Given task
Please turn the lines in the records below into a numbered list, leaving out any blank lines.

Given information
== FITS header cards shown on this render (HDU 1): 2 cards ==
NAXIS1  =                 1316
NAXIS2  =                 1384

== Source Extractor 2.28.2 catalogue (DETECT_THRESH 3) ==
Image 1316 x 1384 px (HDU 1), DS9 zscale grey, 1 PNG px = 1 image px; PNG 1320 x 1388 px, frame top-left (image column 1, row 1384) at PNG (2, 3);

Task solution
1. == FITS header cards shown on this render (HDU 1): 2 cards ==
2. NAXIS1  =                 1316
3. NAXIS2  =                 1384
4. == Source Extractor 2.28.2 catalogue (DETECT_THRESH 3) ==
5. Image 1316 x 1384 px (HDU 1), DS9 zscale grey, 1 PNG px = 1 image px; PNG 1320 x 1388 px, frame top-left (image column 1, row 1384) at PNG (2, 3);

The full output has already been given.